Like much of his art, the correspondence of George Grey Barnard with his family and friends presents almost every thought and activity as a larger than life experience. More than half the letters are those Barnard wrote to his parents and siblings over an approximate 25-year period, from his student days in Paris to his years working on the monumental sculptural project for the capitol building in Harrisburg (PA). Assuring his parents of "long and hard work" as "the only way to attain great heights," a young Barnard announces at the end of his academic training that he has reached the stage where "technique is secondary" and that it is "his passion and poetry" that define his art. Apparently confident in his ways, Barnard also gives frequent advice to his sisters Mae and "Toots" and to his brother Evan on the importance and manner of serious study and work. No doubt influenced by his father's calling to the ministry, Barnard often reflects on his life and art in relation to a higher being, as when he writes to his father that art is only worthy when the "soul of man and God [is its] cornerstone." His spiritual devotion, in turn, also leads Barnard to frequent pronouncements of his devotion to his parents and their reliance on one another, which is not only spiritual but material. For example, in trying to obtain various commissions, Barnard asks his parents to contact others on his behalf or to gather up any clippings publicizing his artistic achievements. Conversely, Barnard often sends money to his parents, even when he is pressed financially, which apparently occurs frequently. As his letters attest throughout his career, Barnard finds himself (and later, his own family) on the brink of financial disaster, and his musings on these situations are no less passionate. Comparing himself with Michelangelo and Phidias, Barnard often broods over his art not being appreciated, particularly in his own country. Because Barnard often describes his works simply as "groups" or "busts," it is difficult to identify specific project titles. In much of his early correspodence, Barnard regularly writes of several close acquaintances, including the family of Alfred Corning Clark, the Hovelaque family and an unidentified Frank and Charles, the latter described as a singer of some success in Europe. A few later letters pertain to Barnard's trials and tribulations of buying and selling French antiquities and constructing his own cloisters in Washington Heights.
The next significant group of letters is that between Barnard and his wife Edna. Most of the letters date from their early years of courtship and marriage, from 1893 to 1895. Both write as young romantics, revealing a passion tempered by spiritual devotion. In some of the later letters, they discuss two of their children, Vivia and Monroe, while Barbara is never mentioned, at least by name. According to a letter Edna wrote to her in-laws, dated November 11, 1910, there may have been a fourth child, Prudence. However, that is the only reference ever made. There are also several letters written between Edna and other members of her family, including her sisters, Alice and May, as well as her mother who apparently was nicknamed "Lambie." Included in the few third-party letters is one pertaining to Evan W. Grubb, a maternal relative of Barnard's, who was killed in action during the Civil War.

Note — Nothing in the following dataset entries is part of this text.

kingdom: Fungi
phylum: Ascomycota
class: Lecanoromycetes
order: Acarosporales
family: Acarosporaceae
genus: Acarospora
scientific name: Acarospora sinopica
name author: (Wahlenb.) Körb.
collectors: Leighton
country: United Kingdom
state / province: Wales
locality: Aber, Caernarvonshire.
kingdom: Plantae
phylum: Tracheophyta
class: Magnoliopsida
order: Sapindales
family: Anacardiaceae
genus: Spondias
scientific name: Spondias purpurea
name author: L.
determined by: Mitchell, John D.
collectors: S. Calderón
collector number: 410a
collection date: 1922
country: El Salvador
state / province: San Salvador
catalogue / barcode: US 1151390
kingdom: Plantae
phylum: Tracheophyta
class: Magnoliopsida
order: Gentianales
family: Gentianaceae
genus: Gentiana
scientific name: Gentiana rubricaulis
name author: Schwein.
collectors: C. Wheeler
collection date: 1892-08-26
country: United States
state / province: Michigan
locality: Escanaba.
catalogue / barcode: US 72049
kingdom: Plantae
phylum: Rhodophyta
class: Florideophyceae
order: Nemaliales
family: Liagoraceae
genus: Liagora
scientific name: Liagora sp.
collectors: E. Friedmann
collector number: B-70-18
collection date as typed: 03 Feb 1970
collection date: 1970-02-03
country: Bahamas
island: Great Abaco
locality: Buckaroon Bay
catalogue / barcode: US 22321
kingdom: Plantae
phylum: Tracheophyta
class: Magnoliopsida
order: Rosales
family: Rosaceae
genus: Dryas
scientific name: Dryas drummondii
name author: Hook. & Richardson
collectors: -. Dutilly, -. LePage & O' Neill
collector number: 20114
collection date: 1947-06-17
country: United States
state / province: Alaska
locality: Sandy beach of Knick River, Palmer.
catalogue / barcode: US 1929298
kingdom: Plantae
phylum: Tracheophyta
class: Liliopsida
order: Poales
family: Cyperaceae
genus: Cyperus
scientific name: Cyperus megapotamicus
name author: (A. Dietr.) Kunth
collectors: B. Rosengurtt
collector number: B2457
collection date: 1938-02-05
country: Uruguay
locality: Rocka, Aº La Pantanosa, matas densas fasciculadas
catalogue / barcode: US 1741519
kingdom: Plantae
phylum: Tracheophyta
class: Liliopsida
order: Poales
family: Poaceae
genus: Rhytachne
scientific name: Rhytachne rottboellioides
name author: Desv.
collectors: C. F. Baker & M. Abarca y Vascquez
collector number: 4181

Many letters have pages missing, and approximately one-quarter of the correspondence remains undated. Based on content, a number of letters were assigned approximate dates during processing. With many letters, there is a note apparently by Williams giving a summary of topics as well as other comments. These are brief notations, unlike the typed copies of letters he made, which are processed as part of the "Working Notes" series. The pencil notations on the acid-free paper wrapped around each letter were made during processing.